This solution was sent in by Paul from Berkhamsted Collegiate School.

To solve this problem we can, without loss of generality, think of the first player as being at the top of the draw. We MUST also assume that the chances of winning any given match is $1/2$. Then the chance of the players meeting in the first round (with $2^n$ participants) is $p=1/(2^{n} - 1)$.

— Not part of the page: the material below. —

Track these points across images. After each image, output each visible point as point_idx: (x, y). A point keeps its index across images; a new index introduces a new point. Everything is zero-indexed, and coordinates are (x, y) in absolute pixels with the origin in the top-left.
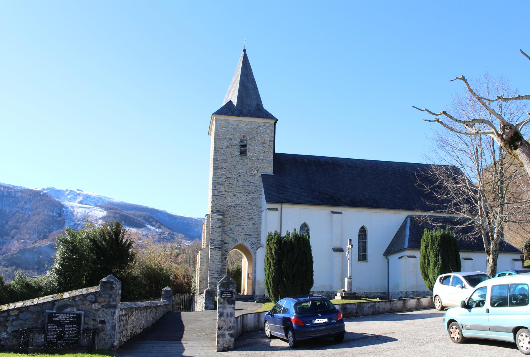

The chances of the two players not meeting in the first round and winning their first round matches is: $$(1 - {1\over 2^{n} - 1})\times {1\over 4} = {2^{n-1}-1\over 2(2^n - 1)}.$$ It follows that the chance of the two players being drawn to meet in the second round is: $$ {2^{n-1}-1\over 2(2^n - 1)}\times {1\over(2^{n-1} - 1)} = {1\over 2(2^n-1)}= {p\over 2}.$$ So the odds of them meeting in the second round is half those of meeting in the first round. By the same reasoning the probability of meeting in each subsequent round is half the probability of meeting in the previous round.

For $2^n$ paricipants there will be $n$ rounds, so we can sum ALL the probabilities of meeting in a certain round, and we get $$ \eqalign{ {1\over 2^n - 1} \left({1\over 1} + {1\over 2} + {1\over 4} + \cdots {1\over 2^{n-1}}\right) &= {1\over 2^n - 1} \left(2- {1\over 2^{n-1}}\right) \\ &= {1\over 2^n - 1}\left( {2^n - 1\over 2^{n-1}}\right) \\ &= {1\over 2^{n-1}}.}$$ So the probability of the two players meeting if there are $2^n$ players competing is ${1\over 2^{n-1}}$.